Line by line, the data below should be set down unchanged, with images excluded.

-------------------------

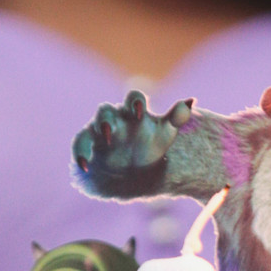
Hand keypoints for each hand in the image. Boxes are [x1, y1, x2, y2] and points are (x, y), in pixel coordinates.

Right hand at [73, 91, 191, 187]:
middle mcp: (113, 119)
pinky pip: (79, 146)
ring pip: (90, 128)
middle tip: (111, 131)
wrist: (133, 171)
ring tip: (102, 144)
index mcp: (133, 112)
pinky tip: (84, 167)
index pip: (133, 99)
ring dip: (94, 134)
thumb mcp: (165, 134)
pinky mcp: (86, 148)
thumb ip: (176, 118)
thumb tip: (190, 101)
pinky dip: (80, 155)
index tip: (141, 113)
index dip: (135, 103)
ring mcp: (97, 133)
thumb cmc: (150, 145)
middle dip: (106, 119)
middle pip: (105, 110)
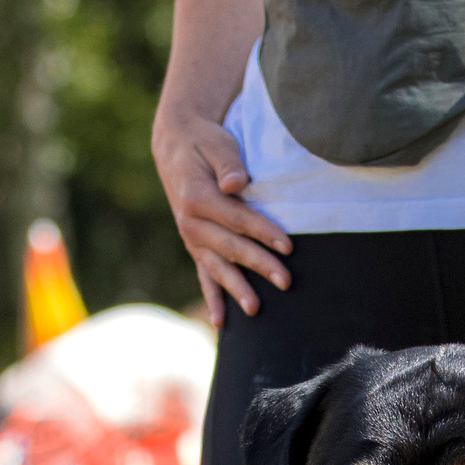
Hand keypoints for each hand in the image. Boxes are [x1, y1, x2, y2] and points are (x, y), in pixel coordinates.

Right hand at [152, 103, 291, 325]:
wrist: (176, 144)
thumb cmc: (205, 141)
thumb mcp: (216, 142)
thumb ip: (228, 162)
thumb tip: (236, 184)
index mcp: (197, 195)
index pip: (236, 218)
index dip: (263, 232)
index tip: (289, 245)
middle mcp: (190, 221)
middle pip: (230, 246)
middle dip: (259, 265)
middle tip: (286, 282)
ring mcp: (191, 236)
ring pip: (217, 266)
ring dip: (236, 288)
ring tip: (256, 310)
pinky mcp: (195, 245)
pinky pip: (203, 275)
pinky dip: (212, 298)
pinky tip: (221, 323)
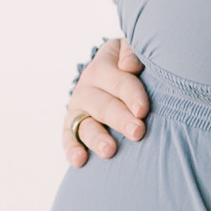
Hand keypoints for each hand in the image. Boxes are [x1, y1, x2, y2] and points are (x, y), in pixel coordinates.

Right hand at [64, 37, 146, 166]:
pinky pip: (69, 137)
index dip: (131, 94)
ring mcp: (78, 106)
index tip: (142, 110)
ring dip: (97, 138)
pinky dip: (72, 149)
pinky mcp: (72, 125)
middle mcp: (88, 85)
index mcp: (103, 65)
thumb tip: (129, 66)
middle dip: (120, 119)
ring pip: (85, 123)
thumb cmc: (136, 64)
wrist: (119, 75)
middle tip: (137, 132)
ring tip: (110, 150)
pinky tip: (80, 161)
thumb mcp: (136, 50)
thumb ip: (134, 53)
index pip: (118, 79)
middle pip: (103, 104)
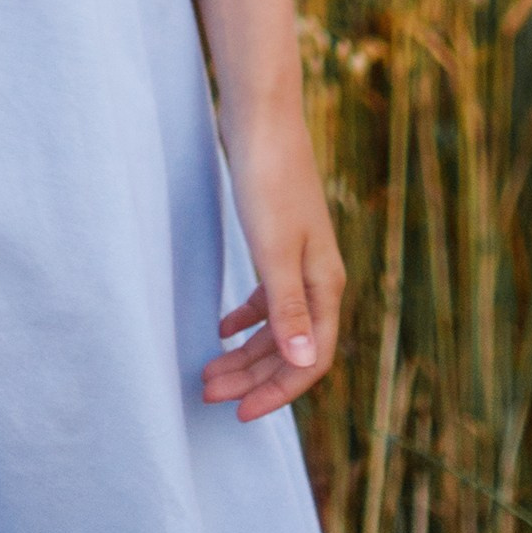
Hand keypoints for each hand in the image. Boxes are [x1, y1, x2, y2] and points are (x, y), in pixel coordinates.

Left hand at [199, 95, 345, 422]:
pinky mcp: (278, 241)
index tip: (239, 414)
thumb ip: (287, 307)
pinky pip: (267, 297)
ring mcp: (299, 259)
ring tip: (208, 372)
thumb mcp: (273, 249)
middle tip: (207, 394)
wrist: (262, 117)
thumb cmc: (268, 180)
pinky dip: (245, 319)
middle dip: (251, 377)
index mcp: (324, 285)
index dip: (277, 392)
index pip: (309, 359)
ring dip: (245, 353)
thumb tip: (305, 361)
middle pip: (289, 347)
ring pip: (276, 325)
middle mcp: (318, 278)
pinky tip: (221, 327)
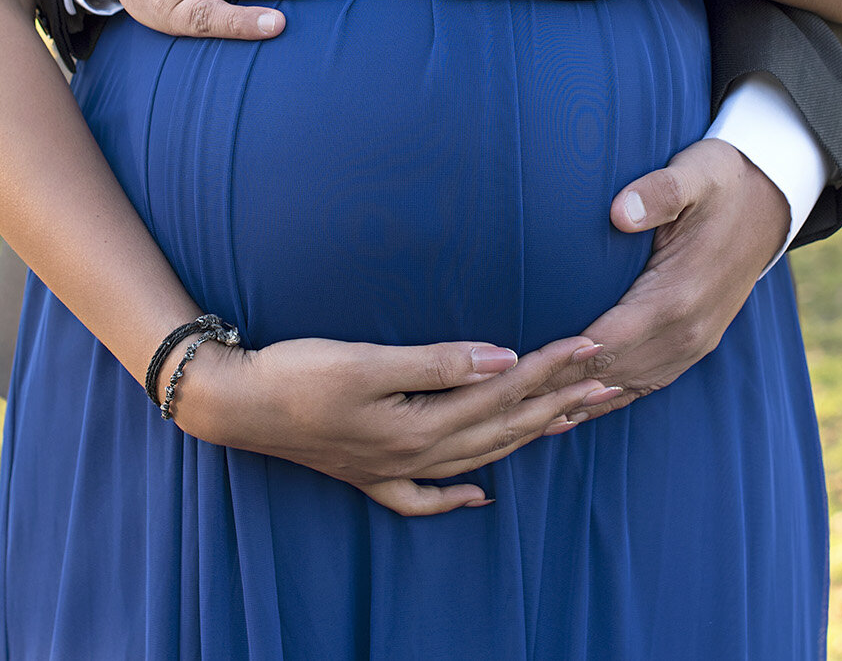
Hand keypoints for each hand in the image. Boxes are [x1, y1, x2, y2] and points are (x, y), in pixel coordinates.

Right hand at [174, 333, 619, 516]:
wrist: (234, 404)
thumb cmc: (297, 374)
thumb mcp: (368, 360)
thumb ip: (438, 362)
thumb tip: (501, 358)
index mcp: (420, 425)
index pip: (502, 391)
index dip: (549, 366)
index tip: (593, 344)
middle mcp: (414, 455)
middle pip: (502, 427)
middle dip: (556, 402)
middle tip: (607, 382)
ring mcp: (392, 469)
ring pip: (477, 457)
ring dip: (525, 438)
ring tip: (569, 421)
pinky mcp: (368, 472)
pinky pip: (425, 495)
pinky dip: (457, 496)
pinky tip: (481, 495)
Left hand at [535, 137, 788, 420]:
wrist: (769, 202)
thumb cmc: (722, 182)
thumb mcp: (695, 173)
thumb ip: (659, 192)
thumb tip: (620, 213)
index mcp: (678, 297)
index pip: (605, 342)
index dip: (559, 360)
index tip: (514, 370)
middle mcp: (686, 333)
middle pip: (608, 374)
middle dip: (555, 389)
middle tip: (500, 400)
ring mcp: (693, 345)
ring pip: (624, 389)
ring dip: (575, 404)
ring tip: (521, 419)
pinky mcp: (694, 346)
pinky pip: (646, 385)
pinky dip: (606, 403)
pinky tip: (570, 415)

-------------------------

Answer space:
Hand keypoints for each hand in the image. Boxes are [x1, y1, x2, y2] and points are (x, y), in pixel coordinates.

Right hand at [73, 91, 191, 187]:
middle mcp: (113, 119)
pinky pip: (79, 146)
ring pip: (90, 128)
middle tip: (111, 131)
wrist: (133, 171)
ring tip: (102, 144)
index mcp: (133, 112)
pinky tip: (84, 167)
index pip: (133, 99)
ring dip: (94, 134)
thumb mcp: (165, 134)
pinky mcp: (86, 148)
thumb ip: (176, 118)
thumb tip: (190, 101)
pinky dip: (80, 155)
index tip: (141, 113)
index dip: (135, 103)
ring mcp: (97, 133)
thumb cmc: (150, 145)
middle dip: (106, 119)
middle pip: (105, 110)
Hand keypoints for each hand in the image. Boxes are [x1, y1, x2, y2] and points are (x, y), in pixel coordinates.

Right hand at [152, 103, 291, 325]:
wrist: (176, 144)
thumb cmc: (205, 141)
thumb mcp: (216, 142)
thumb ip: (228, 162)
thumb tip: (236, 184)
index mcp: (197, 195)
index pip: (236, 218)
index dip: (263, 232)
index tip: (289, 245)
middle mcp: (190, 221)
middle pip: (230, 246)
middle dip: (259, 265)
middle tip: (286, 282)
ring mcp: (191, 236)
ring pip: (217, 266)
ring dip: (236, 288)
ring tip: (256, 310)
pinky mcp: (195, 245)
pinky pip: (203, 275)
pinky dip: (212, 298)
pinky tip: (221, 323)
Hand keypoints for each hand in the image. Boxes are [x1, y1, x2, y2] and points are (x, y), in pixel coordinates.

Right hand at [64, 37, 146, 166]:
pinky pip: (69, 137)
index dip: (131, 94)
ring mcp: (78, 106)
index tip: (142, 110)
ring dip: (97, 138)
pinky dip: (72, 149)
pinky mcp: (72, 125)
middle mcp: (88, 85)
index mcp: (103, 65)
thumb tip: (129, 66)
middle dip: (120, 119)
ring pip: (85, 123)
thumb cmc: (136, 64)
wrist: (119, 75)
middle tip: (137, 132)
ring tip: (110, 150)
pinky tip: (80, 161)
thumb mcp: (136, 50)
thumb ip: (134, 53)
index pip: (118, 79)
middle pip: (103, 104)
Hand keypoints for each hand in the image. Boxes are [x1, y1, x2, y2] and points are (x, y), in pixel coordinates.

Left hand at [199, 95, 345, 422]:
pinky mcp: (278, 241)
index tip: (239, 414)
thumb ip: (287, 307)
pinky pip: (267, 297)
ring mcp: (299, 259)
ring tip: (208, 372)
thumb mcp: (273, 249)
middle tip: (207, 394)
wrist: (262, 117)
thumb cmc: (268, 180)
pinky dip: (245, 319)
middle dip: (251, 377)
index mcp: (324, 285)
index dip: (277, 392)
index pip: (309, 359)
ring dip: (245, 353)
thumb tip: (305, 361)
middle pip: (289, 347)
ring pip: (276, 325)
middle mcp: (318, 278)
pinky tip: (221, 327)
Hand keypoints for each hand in the image. Boxes are [x1, y1, x2, y2] and points are (x, y), in pixel coordinates.

Right hand at [174, 333, 619, 516]:
wrist: (234, 404)
thumb cmc: (297, 374)
thumb mcp: (368, 360)
thumb ip: (438, 362)
thumb tip: (501, 358)
index mcp: (420, 425)
index pip: (502, 391)
index dip: (549, 366)
index tip: (593, 344)
middle mcp: (414, 455)
middle pip: (502, 427)
middle dip: (556, 402)
middle tip: (607, 382)
ring mcp: (392, 469)
ring pip: (477, 457)
ring dip: (525, 438)
ring tip: (569, 421)
pinky mcp: (368, 472)
pinky pip: (425, 495)
pinky dip: (457, 496)
pinky tip: (481, 495)
Left hand at [535, 137, 788, 420]:
wrist: (769, 202)
thumb cmc: (722, 182)
thumb mcp: (695, 173)
thumb ip: (659, 192)
thumb tip: (620, 213)
index mcp: (678, 297)
index pip: (605, 342)
index dip: (559, 360)
index tip: (514, 370)
middle mcp: (686, 333)
middle pip: (608, 374)
middle dip: (555, 389)
middle tip: (500, 400)
ring mcp: (693, 345)
ring pip: (624, 389)
ring dip: (575, 404)
ring tip: (521, 419)
pinky mcp: (694, 346)
pinky pip: (646, 385)
pinky dip: (606, 403)
pinky tip: (570, 415)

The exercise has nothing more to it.